# WHAT YOU WILL DO
Check each line of the records below for the word "Dependencies" and copy those where it appears.
========================
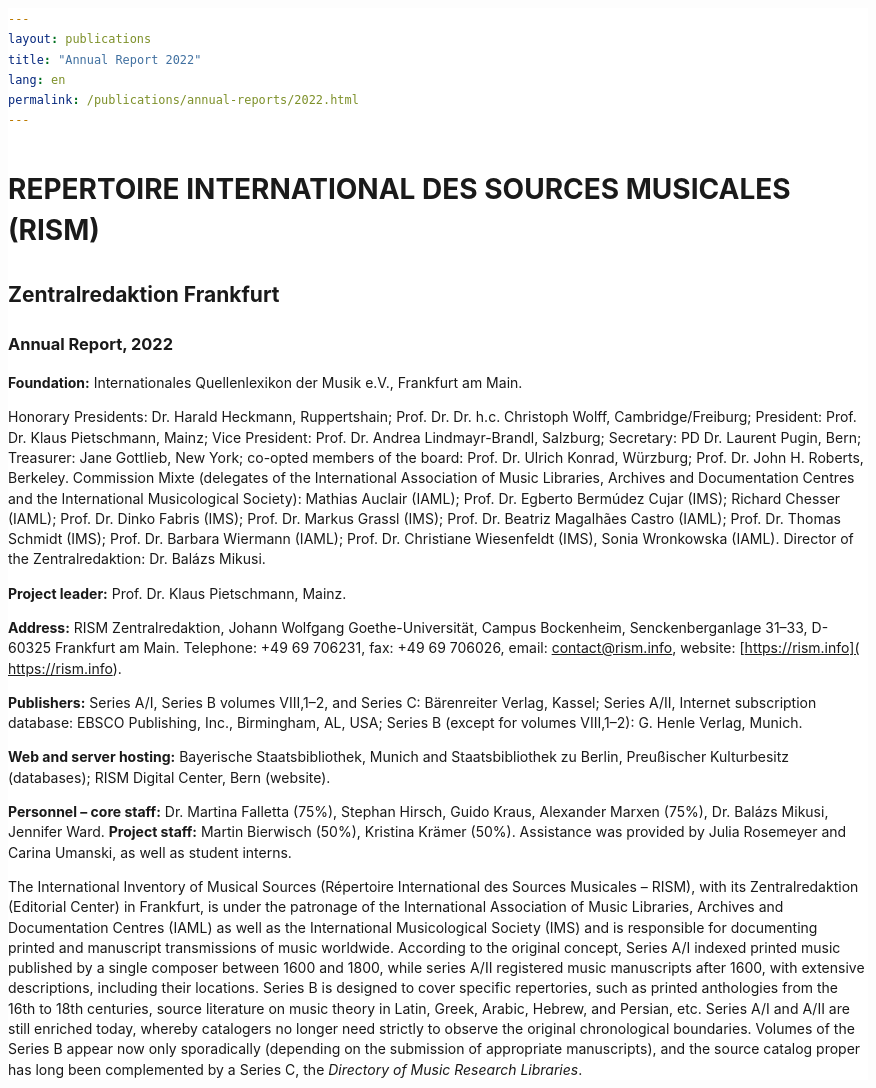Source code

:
 ```yaml
---
layout: publications
title: "Annual Report 2022"
lang: en
permalink: /publications/annual-reports/2022.html
---
```


# REPERTOIRE INTERNATIONAL DES SOURCES MUSICALES (RISM)

## Zentralredaktion Frankfurt

### Annual Report, 2022

**Foundation:** Internationales Quellenlexikon der Musik e.V., Frankfurt am Main.

Honorary Presidents: Dr. Harald Heckmann, Ruppertshain; Prof. Dr. Dr. h.c. Christoph Wolff, Cambridge/Freiburg; President: Prof. Dr. Klaus Pietschmann, Mainz; Vice President: Prof. Dr. Andrea Lindmayr-Brandl, Salzburg; Secretary: PD Dr. Laurent Pugin, Bern; Treasurer: Jane Gottlieb, New York; co-opted members of the board: Prof. Dr. Ulrich Konrad, Würzburg; Prof. Dr. John H. Roberts, Berkeley. Commission Mixte (delegates of the International Association of Music Libraries, Archives and Documentation Centres and the International Musicological Society): Mathias Auclair (IAML); Prof. Dr. Egberto Bermúdez Cujar (IMS); Richard Chesser (IAML); Prof. Dr. Dinko Fabris (IMS); Prof. Dr. Markus Grassl (IMS); Prof. Dr. Beatriz Magalhães Castro (IAML); Prof. Dr. Thomas Schmidt (IMS); Prof. Dr. Barbara Wiermann (IAML); Prof. Dr. Christiane Wiesenfeldt (IMS), Sonia Wronkowska (IAML). Director of the Zentralredaktion: Dr. Balázs Mikusi.

**Project leader:** Prof. Dr. Klaus Pietschmann, Mainz.

**Address:** RISM Zentralredaktion, Johann Wolfgang Goethe-Universität, Campus Bockenheim, Senckenberganlage 31–33, D-60325 Frankfurt am Main. Telephone: +49 69 706231, fax: +49 69 706026, email: [contact@rism.info](mailto:contact@rism.info{:blank}), website: [https://rism.info]( https://rism.info).

**Publishers:** Series A/I, Series B volumes VIII,1–2, and Series C: Bärenreiter Verlag, Kassel; Series A/II, Internet subscription database: EBSCO Publishing, Inc., Birmingham, AL, USA; Series B (except for volumes VIII,1–2): G. Henle Verlag, Munich.

**Web and server hosting:** Bayerische Staatsbibliothek, Munich and Staatsbibliothek zu Berlin, Preußischer Kulturbesitz (databases); RISM Digital Center, Bern (website).

**Personnel – core staff:** Dr. Martina Falletta (75%), Stephan Hirsch, Guido Kraus, Alexander Marxen (75%), Dr. Balázs Mikusi, Jennifer Ward. **Project staff:** Martin Bierwisch (50%), Kristina Krämer (50%). Assistance was provided by Julia Rosemeyer and Carina Umanski, as well as student interns.

The International Inventory of Musical Sources (Répertoire International des Sources Musicales – RISM), with its Zentralredaktion (Editorial Center) in Frankfurt, is under the patronage of the International Association of Music Libraries, Archives and Documentation Centres (IAML) as well as the International Musicological Society (IMS) and is responsible for documenting printed and manuscript transmissions of music worldwide. According to the original concept, Series A/I indexed printed music published by a single composer between 1600 and 1800, while series A/II registered music manuscripts after 1600, with extensive descriptions, including their locations. Series B is designed to cover specific repertories, such as printed anthologies from the 16th to 18th centuries, source literature on music theory in Latin, Greek, Arabic, Hebrew, and Persian, etc. Series A/I and A/II are still enriched today, whereby catalogers no longer need strictly to observe the original chronological boundaries. Volumes of the Series B appear now only sporadically (depending on the submission of appropriate manuscripts), and the source catalog proper has long been complemented by a Series C, the _Directory of Music Research Libraries_.
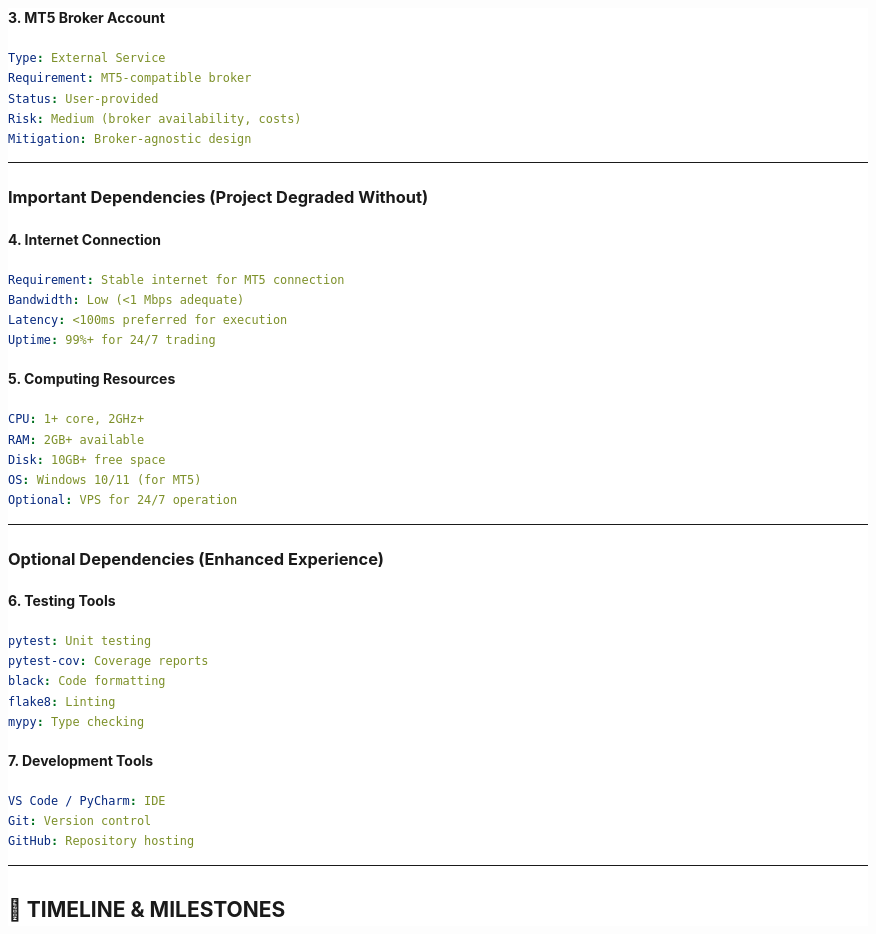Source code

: #### **3. MT5 Broker Account**
```yaml
Type: External Service
Requirement: MT5-compatible broker
Status: User-provided
Risk: Medium (broker availability, costs)
Mitigation: Broker-agnostic design
```

---

### **Important Dependencies** (Project Degraded Without)

#### **4. Internet Connection**
```yaml
Requirement: Stable internet for MT5 connection
Bandwidth: Low (<1 Mbps adequate)
Latency: <100ms preferred for execution
Uptime: 99%+ for 24/7 trading
```

#### **5. Computing Resources**
```yaml
CPU: 1+ core, 2GHz+
RAM: 2GB+ available
Disk: 10GB+ free space
OS: Windows 10/11 (for MT5)
Optional: VPS for 24/7 operation
```

---

### **Optional Dependencies** (Enhanced Experience)

#### **6. Testing Tools**
```yaml
pytest: Unit testing
pytest-cov: Coverage reports
black: Code formatting
flake8: Linting
mypy: Type checking
```

#### **7. Development Tools**
```yaml
VS Code / PyCharm: IDE
Git: Version control
GitHub: Repository hosting
```

---

## 📅 TIMELINE & MILESTONES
========================
# REPLY TO THE EXERCISE
### **Important Dependencies** (Project Degraded Without)
### **Optional Dependencies** (Enhanced Experience)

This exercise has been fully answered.